Energy landscapes of some model glass formers

The potential energy surfaces of several model atomic glass formers have been studied using eigenvector-following techniques. Barrier distributions, cooperativity indices, path lengths, and vibrational densities of states (VDOS) are presented based upon data sets containing more than 250 000 pathways in total. We find that rearrangements can usefully be separated into nondiffusive processes, which do not change the nearest-neighbor contacts and diffusive processes, which do. We suggest a criterion to separate these classes: nondiffusive processes are those in which no atoms move more than a threshold distance. Energy barriers for the two classes of rearrangement differ much more in the strong system (Stillinger-Weber silicon) than in the fragile Lennard-Jones systems. Our results indicate that the system is not trapped in a single local minimum below the glass transition temperature, because there are numerous nondiffusive rearrangements with low barriers still accessible.

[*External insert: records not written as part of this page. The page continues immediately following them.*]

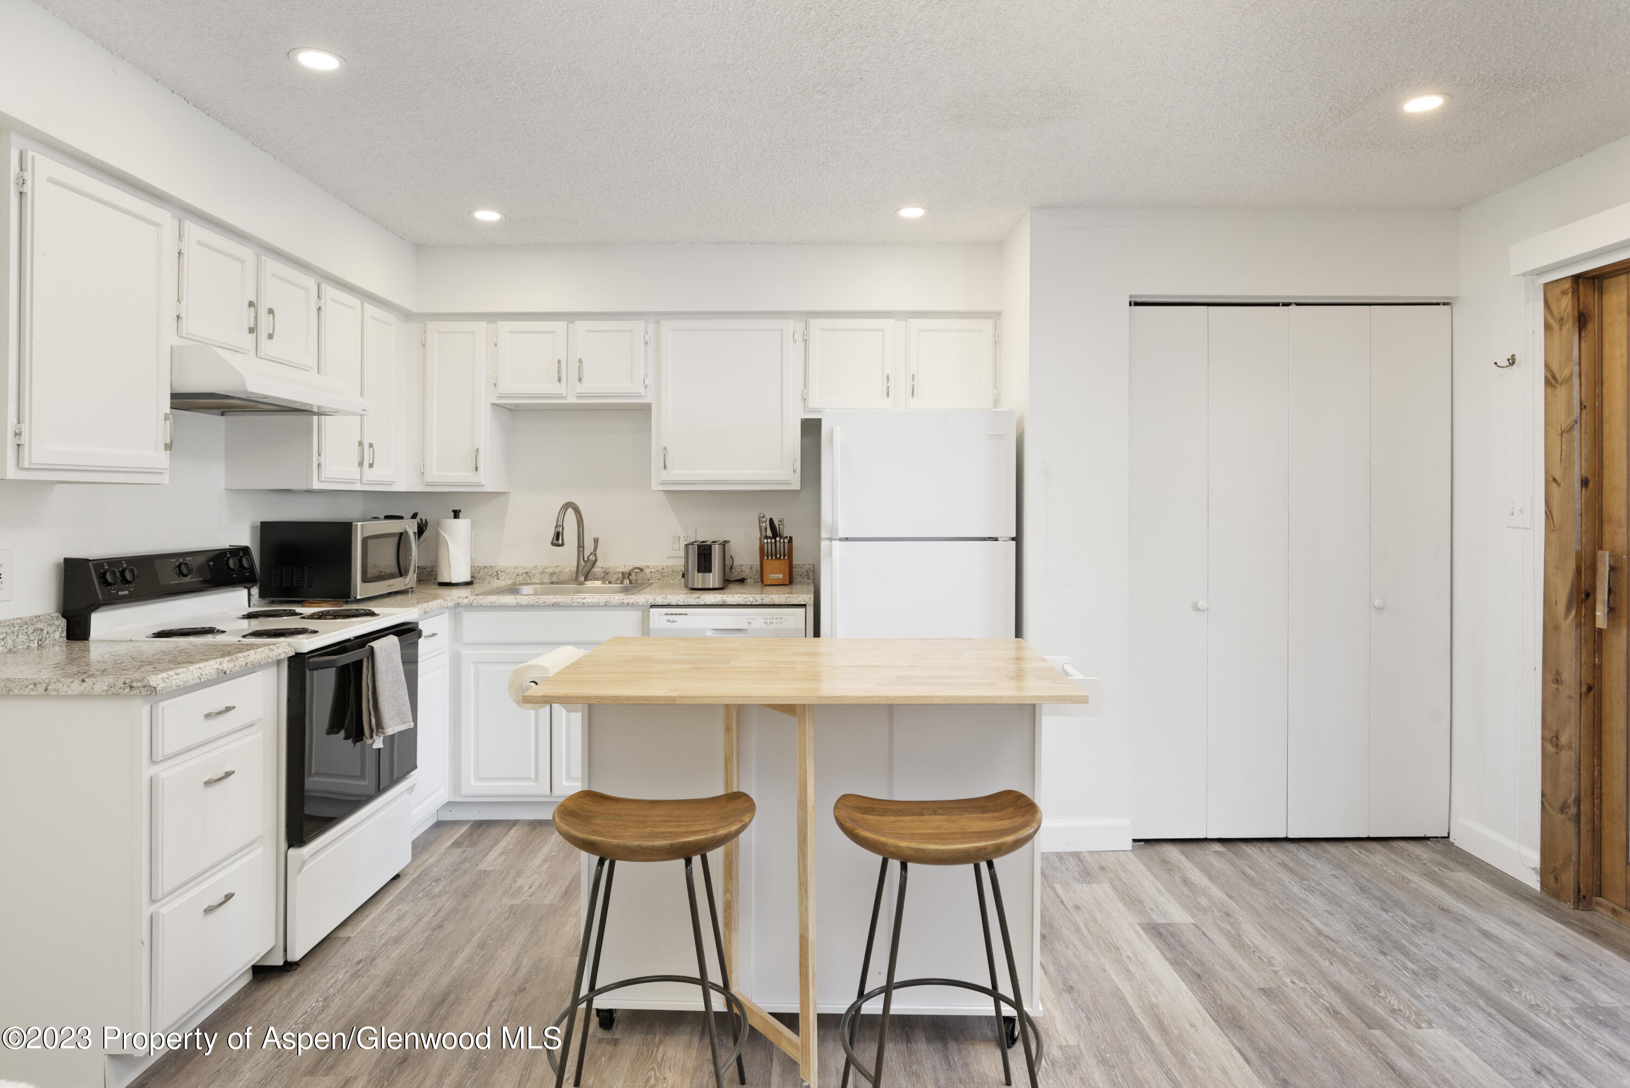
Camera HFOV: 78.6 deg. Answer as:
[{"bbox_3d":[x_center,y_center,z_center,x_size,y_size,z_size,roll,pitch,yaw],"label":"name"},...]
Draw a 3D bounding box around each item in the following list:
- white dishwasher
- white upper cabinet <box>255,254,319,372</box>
[{"bbox_3d":[-0.339,0.671,4.190,0.605,0.860,0.600,0,1,0],"label":"white dishwasher"},{"bbox_3d":[-1.924,-0.760,3.345,0.305,0.345,0.375,0,1,0],"label":"white upper cabinet"}]

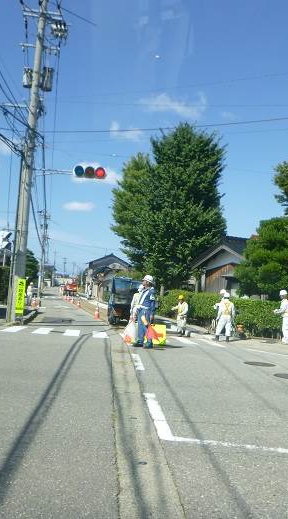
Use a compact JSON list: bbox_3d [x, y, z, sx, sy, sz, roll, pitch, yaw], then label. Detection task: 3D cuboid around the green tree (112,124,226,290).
[{"bbox_3d":[1.121,-1.639,22.510,4.800,8.910,4.800,3,-4,0],"label":"green tree"}]

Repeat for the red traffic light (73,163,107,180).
[{"bbox_3d":[-1.814,-2.924,16.700,1.120,0.400,0.320,3,-4,-6],"label":"red traffic light"}]

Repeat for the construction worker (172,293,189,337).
[{"bbox_3d":[1.241,1.915,17.000,0.480,1.430,0.480,5,-4,-38],"label":"construction worker"}]

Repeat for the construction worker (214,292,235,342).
[{"bbox_3d":[2.545,1.834,15.800,0.640,1.580,0.450,3,-3,3],"label":"construction worker"}]

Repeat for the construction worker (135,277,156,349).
[{"bbox_3d":[0.048,1.238,11.900,0.430,1.730,0.530,6,-5,-35],"label":"construction worker"}]

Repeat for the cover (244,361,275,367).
[{"bbox_3d":[2.426,2.191,10.500,0.650,0.030,0.650,3,-3,0],"label":"cover"}]

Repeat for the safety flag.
[{"bbox_3d":[0.216,1.765,12.000,0.380,0.400,0.140,3,-3,0],"label":"safety flag"}]

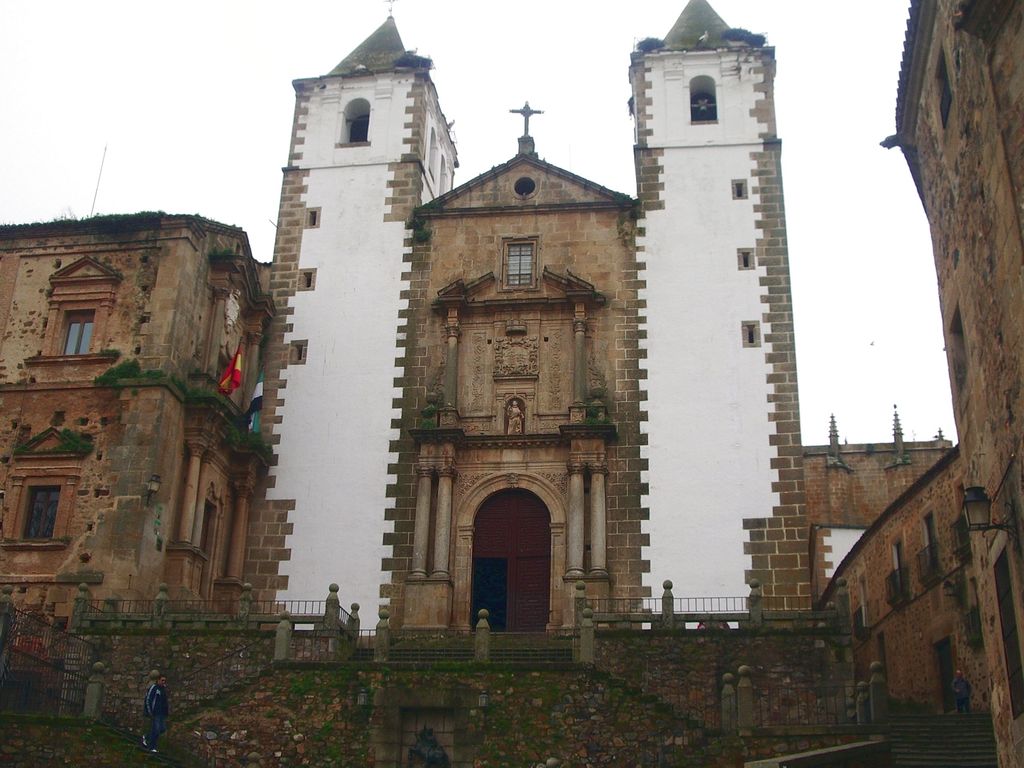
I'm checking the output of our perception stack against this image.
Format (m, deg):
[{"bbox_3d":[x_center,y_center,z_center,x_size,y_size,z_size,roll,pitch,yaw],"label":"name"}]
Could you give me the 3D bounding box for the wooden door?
[{"bbox_3d":[0.057,6.640,45.654,2.850,5.550,0.200,-2,-22,8],"label":"wooden door"}]

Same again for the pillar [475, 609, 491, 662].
[{"bbox_3d":[-0.725,6.243,30.057,0.300,1.340,0.300,-2,-22,8],"label":"pillar"}]

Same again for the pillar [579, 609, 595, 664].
[{"bbox_3d":[1.855,6.136,29.612,0.300,1.340,0.300,-2,-22,8],"label":"pillar"}]

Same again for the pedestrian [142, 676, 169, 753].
[{"bbox_3d":[-8.382,7.774,28.591,0.460,1.728,0.500,-11,-25,28],"label":"pedestrian"}]

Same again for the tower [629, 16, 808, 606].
[{"bbox_3d":[8.529,-4.266,52.108,6.050,31.600,6.700,-2,-22,8],"label":"tower"}]

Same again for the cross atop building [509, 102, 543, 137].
[{"bbox_3d":[0.672,-11.320,52.336,1.502,1.820,0.220,-2,-24,8],"label":"cross atop building"}]

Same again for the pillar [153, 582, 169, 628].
[{"bbox_3d":[-10.042,6.357,34.655,0.300,1.330,0.300,-2,-22,8],"label":"pillar"}]

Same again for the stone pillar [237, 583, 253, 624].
[{"bbox_3d":[-7.431,6.173,33.829,0.300,1.242,0.300,-2,-24,8],"label":"stone pillar"}]

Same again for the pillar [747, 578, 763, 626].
[{"bbox_3d":[6.388,5.778,31.989,0.300,1.294,0.300,-2,-24,8],"label":"pillar"}]

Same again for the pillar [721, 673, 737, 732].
[{"bbox_3d":[5.054,7.408,28.182,0.300,1.340,0.300,-2,-22,8],"label":"pillar"}]

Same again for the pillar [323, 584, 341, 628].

Disconnectivity graphs for low-energy regions of the potential energy surface illustrate how the crystal is rapidly located once a critical nucleus is present. Finally, the calculated VDOS show a pronounced excess over the Debye density of states in the low-frequency region. Transition state searches following the eigenvectors corresponding to these soft modes converge to low-lying transition states, including some that separate nearly degenerate minima. This result provides support for the hypothesis that two-level systems and the boson peak are related.